La famille de Georges Anicet Ekane, président du Mouvement africain pour la nouvelle indépendance et la démocratie (MANIDEM), a annoncé que les obsèques de ce dernier se tiendront les 24 et 25 avril 2026. Un communiqué publié à Douala le 13 mars 2026 par la famille Ekan’a Mbongo de Bonaguem, originaire de Bomono‑Gare, informe l’opinion publique nationale et internationale des arrangements pris pour rendre un dernier hommage à celui qu’elle décrit comme un « combattant ».
La décision d'organiser ces cérémonies a été prise d’un commun accord entre la famille, son épouse Jeanne Edwige Ekane née Sogue, et le MANIDEM. Les cérémonies funéraires se dérouleront sur deux jours, les vendredi 24 et samedi 25 avril 2026, avec l’inhumation prévue le samedi. Le programme détaillé des hommages et manifestations sera communiqué ultérieurement, selon la famille.
Dans son message, la famille Ekan’a Mbongo invite la société civile, les partis politiques, les citoyens et les sympathisants à se joindre à ces moments de recueillement et de mémoire en hommage au dirigeant politique. Le communiqué est signé par son épouse, Jeanne Edwige Ekane, et plusieurs membres de la famille, dont Claude Otando Ekane, Henri Joseph Ekane, Charles François Ekane, Mariane Simon Ekane, Benoît Patrice Ekane, Honoré Guy Thomas Ekane, Hermine Djongwane Ekane et Désirée Blas Ekane.
La famille a exprimé sa gratitude envers toutes les personnes, organisations et institutions qui participeront aux hommages et témoigneront de leur soutien durant cette période de deuil.
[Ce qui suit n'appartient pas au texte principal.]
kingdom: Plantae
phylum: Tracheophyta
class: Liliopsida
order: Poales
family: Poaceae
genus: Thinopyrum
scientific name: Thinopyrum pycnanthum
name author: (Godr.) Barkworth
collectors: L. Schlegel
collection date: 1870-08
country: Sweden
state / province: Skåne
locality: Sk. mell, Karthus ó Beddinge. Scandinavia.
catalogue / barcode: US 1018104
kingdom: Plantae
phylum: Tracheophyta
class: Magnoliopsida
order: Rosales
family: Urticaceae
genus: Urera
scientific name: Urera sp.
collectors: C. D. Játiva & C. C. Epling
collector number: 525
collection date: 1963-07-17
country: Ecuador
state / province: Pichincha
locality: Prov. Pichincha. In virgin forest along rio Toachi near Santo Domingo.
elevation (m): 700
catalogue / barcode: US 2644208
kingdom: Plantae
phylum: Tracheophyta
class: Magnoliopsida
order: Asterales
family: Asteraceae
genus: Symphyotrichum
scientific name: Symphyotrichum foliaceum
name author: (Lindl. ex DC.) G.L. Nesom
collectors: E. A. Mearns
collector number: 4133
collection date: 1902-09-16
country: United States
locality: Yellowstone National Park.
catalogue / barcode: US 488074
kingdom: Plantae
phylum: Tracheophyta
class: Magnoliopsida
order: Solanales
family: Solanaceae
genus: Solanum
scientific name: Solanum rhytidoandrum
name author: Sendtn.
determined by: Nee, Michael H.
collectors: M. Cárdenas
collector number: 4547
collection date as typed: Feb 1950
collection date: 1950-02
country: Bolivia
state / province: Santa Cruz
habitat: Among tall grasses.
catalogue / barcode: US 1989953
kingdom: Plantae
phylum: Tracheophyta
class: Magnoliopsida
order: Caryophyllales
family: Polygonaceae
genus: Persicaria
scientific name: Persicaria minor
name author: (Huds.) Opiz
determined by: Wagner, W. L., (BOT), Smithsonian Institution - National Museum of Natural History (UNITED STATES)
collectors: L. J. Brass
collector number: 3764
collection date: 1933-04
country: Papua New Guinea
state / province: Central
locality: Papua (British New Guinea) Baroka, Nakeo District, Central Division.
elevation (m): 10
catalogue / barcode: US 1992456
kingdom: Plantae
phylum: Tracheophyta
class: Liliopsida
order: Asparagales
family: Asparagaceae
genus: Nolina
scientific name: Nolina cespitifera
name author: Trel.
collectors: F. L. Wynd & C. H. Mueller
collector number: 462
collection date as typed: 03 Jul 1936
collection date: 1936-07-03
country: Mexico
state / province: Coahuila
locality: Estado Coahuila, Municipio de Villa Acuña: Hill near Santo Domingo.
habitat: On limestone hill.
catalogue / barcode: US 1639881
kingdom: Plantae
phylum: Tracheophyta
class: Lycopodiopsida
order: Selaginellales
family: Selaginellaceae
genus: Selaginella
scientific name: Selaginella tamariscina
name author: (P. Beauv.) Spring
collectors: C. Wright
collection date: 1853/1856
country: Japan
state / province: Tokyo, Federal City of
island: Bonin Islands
Georges Anicet Ekane, figure de l'opposition camerounaise, est décédé en détention le 1er décembre 2025. Son décès avait suscité de vives réactions et des accusations de négligence à l'encontre du gouvernement.
Des tensions sont apparues concernant l'organisation des obsèques, avec des accusations de tentative de confiscation par le parti politique sans consultation suffisante de la famille, notamment des enfants d'Ekane. Des voix se sont élevées pour appeler au respect de la mémoire du défunt et à une organisation digne de son statut. L'UPC-MANIDEM a également accusé le régime d'être responsable du décès d'Ekane et a appelé à défendre l'organisation de ses obsèques contre toute récupération politique.
La levée des scellés sur la dépouille d'Anicet Ekane avait été obtenue fin février 2026, après des requêtes des avocats de la famille dénonçant une « séquestration ». Les obsèques d'Ekane devraient être un moment de recueillement et d'hommage à un homme politique qui a marqué l'histoire du Cameroun.